About this exercise | Render the stretch of lines from the one containing "Pack your bags" through the one containing "What Y value in the scatter plot is closest to 119387?" as a JSON list of strings, one string per line, leaving out blank lines.

(Records contained in a dataset)
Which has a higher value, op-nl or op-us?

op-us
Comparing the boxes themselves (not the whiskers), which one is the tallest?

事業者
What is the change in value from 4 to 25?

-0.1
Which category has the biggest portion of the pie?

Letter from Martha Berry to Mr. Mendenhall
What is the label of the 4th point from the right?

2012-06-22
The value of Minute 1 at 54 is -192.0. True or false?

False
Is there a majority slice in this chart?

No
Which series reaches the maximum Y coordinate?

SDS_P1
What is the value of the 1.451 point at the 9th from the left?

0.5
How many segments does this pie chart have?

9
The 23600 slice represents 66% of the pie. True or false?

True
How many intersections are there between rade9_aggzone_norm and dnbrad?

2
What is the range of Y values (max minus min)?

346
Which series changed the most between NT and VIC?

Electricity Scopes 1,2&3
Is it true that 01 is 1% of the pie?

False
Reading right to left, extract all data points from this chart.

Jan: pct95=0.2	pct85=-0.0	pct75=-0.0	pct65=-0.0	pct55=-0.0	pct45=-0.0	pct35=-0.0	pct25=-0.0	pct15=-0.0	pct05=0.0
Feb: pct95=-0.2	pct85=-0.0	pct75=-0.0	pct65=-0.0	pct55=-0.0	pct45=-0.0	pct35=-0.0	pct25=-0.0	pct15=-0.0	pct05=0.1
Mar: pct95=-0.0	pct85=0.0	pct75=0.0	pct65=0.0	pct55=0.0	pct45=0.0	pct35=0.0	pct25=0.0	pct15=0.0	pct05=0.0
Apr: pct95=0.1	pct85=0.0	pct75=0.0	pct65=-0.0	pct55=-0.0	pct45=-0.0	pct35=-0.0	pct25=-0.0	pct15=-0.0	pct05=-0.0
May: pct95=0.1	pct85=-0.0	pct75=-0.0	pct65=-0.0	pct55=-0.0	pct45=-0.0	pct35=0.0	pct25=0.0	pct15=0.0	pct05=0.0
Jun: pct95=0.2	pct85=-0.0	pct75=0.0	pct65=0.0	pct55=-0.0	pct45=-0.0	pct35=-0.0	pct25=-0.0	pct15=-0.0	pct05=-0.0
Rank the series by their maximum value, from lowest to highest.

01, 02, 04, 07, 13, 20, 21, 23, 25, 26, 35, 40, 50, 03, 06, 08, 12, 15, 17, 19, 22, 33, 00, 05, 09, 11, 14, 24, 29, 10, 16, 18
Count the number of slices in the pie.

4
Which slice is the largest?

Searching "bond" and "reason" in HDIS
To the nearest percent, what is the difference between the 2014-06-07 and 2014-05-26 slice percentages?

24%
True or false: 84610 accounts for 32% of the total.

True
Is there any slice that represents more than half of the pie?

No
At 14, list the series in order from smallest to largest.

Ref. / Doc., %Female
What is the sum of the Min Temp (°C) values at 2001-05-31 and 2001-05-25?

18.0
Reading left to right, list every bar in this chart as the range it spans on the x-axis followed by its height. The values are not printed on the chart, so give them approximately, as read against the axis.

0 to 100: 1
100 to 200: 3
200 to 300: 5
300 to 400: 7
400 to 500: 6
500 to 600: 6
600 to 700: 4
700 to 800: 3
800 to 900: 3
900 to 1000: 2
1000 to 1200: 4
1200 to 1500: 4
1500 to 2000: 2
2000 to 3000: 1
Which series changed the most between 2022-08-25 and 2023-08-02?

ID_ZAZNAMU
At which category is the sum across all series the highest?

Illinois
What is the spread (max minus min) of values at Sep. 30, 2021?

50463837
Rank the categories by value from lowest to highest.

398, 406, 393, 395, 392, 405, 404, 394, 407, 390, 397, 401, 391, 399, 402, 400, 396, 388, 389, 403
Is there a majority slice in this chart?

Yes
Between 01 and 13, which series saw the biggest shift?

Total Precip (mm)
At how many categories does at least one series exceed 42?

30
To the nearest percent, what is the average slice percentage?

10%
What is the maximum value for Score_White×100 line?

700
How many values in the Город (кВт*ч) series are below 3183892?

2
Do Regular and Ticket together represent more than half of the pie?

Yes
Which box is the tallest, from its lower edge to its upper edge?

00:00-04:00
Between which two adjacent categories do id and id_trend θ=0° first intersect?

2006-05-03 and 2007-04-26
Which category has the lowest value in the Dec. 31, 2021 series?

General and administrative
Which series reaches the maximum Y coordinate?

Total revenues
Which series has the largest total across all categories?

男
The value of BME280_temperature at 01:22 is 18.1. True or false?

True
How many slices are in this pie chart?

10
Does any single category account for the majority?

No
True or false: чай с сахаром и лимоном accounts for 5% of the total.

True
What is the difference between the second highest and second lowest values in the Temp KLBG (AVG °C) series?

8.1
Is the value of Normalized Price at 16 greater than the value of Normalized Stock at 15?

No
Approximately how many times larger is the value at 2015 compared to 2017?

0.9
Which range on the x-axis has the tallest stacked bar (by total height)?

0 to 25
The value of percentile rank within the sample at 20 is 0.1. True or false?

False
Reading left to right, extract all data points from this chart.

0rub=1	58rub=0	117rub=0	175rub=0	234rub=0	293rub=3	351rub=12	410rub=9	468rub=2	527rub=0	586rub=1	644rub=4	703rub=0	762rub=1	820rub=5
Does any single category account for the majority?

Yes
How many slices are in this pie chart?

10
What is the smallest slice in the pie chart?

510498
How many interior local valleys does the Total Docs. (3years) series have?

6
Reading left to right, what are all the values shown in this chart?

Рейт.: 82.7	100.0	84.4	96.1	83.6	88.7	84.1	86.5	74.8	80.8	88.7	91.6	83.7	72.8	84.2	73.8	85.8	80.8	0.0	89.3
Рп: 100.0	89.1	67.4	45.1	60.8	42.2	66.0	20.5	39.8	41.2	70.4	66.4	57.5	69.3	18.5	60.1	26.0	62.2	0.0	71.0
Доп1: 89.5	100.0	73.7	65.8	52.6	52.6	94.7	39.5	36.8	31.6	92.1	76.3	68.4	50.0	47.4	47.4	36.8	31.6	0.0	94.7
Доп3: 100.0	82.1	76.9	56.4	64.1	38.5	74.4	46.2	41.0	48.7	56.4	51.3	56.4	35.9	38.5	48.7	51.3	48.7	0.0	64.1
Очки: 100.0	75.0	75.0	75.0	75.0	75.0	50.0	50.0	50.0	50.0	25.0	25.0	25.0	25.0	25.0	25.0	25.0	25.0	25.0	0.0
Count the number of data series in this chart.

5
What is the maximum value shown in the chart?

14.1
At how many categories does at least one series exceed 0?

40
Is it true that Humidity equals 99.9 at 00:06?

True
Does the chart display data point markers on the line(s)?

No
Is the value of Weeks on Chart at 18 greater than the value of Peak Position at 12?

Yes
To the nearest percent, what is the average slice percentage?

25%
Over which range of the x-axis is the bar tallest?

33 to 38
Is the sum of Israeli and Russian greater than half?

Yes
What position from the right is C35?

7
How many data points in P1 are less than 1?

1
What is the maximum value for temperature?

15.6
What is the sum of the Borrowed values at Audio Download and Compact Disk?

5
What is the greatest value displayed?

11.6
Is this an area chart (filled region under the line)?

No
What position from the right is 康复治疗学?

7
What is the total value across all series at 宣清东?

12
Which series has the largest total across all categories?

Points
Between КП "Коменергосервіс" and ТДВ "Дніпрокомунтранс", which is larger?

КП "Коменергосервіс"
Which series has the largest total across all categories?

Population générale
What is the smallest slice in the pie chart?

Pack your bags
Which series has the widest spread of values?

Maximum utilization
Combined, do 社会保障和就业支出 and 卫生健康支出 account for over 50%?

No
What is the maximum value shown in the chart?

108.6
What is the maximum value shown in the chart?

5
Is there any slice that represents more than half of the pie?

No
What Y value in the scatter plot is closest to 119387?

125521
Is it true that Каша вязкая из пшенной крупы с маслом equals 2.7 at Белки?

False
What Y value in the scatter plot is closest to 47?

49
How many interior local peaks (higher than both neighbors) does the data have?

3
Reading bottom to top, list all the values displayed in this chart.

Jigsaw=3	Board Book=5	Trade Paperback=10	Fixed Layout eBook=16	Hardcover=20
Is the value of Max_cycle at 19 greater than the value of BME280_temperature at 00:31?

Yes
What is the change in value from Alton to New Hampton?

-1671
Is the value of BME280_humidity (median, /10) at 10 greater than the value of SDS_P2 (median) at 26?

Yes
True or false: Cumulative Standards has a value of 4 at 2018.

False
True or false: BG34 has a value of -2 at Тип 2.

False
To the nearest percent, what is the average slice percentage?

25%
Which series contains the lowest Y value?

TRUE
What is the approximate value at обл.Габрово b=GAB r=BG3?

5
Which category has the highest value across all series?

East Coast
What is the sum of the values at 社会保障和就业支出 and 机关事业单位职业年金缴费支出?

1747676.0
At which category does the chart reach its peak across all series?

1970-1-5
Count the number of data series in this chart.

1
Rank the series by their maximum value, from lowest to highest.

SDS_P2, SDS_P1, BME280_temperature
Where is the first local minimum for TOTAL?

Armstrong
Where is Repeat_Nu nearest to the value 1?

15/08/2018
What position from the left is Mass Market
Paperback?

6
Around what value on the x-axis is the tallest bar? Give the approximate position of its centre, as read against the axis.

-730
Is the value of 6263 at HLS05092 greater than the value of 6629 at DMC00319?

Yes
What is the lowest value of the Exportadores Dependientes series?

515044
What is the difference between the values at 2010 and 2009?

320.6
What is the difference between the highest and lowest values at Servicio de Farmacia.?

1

Written reply |
[
  "Pack your bags",
  "Which series has the widest spread of values?",
  "Maximum utilization",
  "Combined, do 社会保障和就业支出 and 卫生健康支出 account for over 50%?",
  "No",
  "What is the maximum value shown in the chart?",
  "108.6",
  "What is the maximum value shown in the chart?",
  "5",
  "Is there any slice that represents more than half of the pie?",
  "No",
  "What Y value in the scatter plot is closest to 119387?"
]